** WYODRĘBNIONY TEKST **
- - - -

Portal

Portal
Sztab VVeteranów
Tytuł: Portal
Producent: Valve Software
Dystrybutor: Electronic Arts Polska
Gatunek: Logiczna
Premiera Pl:2007-10-19
Premiera Świat:
Autor: gary_joiner
Ocena
czytelników 79 GŁOSUJ
OCENA
REDAKCJI 80% procent
Głosuj na tę grę!

Portal

Gry logiczne to niepozorny gatunek – ze świecą szukać należących do niego wysokobudżetowych superprodukcji, trudno też spotkać kogoś kto na pytanie „Jakie gry lubisz?” odpowiedziałby „Najbardziej to logiczne”. Kto jednak nie słyszał o Tetrisie? Jaki szanujący się użytkownik systemu operacyjnego Microsoftu przynajmniej raz nie zagrał w Sapera? Portal – gra stworzona przez Valve, mimo że nie jest typowym reprezentantem gatunku, również jest niepozorna i łatwo ją przeoczyć w szumie medialnych doniesień o najnowszych hitach. Po cichu, bez rozgłosu Portal zdobywa rzesze oddanych fanów i niewykluczone, że niebawem dołączy do panteonu legend u boku Tetrisa i Sapera. Jeżeli chcesz się przekonać dlaczego to zapraszam do lektury niniejszej recenzji.
portal-2639-1.jpg 1Portal to innowacyjna gra logiczna wywodząca się bezpośrednio od darmowej, stworzonej przez grupę studentów gry Narbacular Drop. Młodzi programiści znaleźli zatrudnienie w Valve i przy okazji prac nad drugim dodatkiem do Half-Life 2 mieli okazję rozwinąć i udoskonalić pomysły pochodzące z ich dawnego projektu – dostarczając na rynek jedną z ciekawszych gier 2007 roku.

- - - -

** DANE DO ANALIZY **
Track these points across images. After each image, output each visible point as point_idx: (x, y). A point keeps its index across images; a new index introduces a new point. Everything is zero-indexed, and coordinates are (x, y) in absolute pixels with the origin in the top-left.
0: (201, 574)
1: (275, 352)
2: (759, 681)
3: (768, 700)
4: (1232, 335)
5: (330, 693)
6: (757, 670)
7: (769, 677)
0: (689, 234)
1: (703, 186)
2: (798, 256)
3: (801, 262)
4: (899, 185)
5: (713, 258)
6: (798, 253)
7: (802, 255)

- - - -

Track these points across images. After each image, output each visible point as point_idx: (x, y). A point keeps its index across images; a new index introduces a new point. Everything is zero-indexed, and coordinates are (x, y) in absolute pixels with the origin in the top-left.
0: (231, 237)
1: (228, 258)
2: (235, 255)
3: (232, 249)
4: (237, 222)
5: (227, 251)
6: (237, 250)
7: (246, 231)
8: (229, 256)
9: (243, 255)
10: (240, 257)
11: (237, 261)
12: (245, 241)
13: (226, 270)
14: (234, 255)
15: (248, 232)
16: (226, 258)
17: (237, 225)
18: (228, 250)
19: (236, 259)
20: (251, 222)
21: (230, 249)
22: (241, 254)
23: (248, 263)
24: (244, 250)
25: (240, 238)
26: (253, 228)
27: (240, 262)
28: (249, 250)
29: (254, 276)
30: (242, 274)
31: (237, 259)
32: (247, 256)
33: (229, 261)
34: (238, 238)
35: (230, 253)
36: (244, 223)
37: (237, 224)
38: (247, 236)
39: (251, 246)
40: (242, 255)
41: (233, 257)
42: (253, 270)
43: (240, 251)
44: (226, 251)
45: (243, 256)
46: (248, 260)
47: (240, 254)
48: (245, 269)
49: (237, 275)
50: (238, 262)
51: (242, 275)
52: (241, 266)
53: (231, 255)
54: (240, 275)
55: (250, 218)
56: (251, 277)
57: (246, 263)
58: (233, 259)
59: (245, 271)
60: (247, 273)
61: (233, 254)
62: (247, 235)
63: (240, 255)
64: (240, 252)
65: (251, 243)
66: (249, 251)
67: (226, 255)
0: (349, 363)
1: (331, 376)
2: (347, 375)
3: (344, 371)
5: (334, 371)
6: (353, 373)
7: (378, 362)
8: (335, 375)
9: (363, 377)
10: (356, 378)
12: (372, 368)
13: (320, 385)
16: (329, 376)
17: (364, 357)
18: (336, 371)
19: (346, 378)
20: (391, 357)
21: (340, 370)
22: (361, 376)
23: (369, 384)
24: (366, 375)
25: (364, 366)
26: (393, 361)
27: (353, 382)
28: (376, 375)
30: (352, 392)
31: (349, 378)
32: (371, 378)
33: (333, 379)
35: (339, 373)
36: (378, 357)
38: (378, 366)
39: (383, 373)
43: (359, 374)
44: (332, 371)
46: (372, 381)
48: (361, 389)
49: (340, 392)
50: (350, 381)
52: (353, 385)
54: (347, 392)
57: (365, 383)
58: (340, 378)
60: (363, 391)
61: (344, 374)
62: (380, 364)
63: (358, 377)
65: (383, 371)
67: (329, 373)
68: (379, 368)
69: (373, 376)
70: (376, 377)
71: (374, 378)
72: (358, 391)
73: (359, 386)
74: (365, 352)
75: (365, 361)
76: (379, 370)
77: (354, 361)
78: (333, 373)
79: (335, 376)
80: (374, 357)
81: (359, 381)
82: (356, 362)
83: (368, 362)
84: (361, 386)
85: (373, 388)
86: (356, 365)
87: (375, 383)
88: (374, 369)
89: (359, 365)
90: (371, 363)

- - - -

** TWOJE ZADANIE **
Streść krócej akapit recenzji gry Portal, który zaczyna się od słów „Gry logiczne to niepozorny gatunek”, i zachowaj jego główne fakty. Opieraj się wyłącznie na recenzji gry Portal.

** POLE ODPOWIEDZI **
Gry logiczne to niepozorny gatunek. Brakuje w nim wysokobudżetowych superprodukcji i mało kto wskazuje je jako ulubione, choć Tetrisa i Sapera zna niemal każdy. Portal od Valve nie jest typowym przedstawicielem gatunku, ale też łatwo go przeoczyć wśród doniesień o nowych hitach. Bez rozgłosu zdobywa jednak oddanych fanów i może wkrótce dołączyć do legend obok Tetrisa i Sapera. Powody wyjaśnia dalsza część recenzji.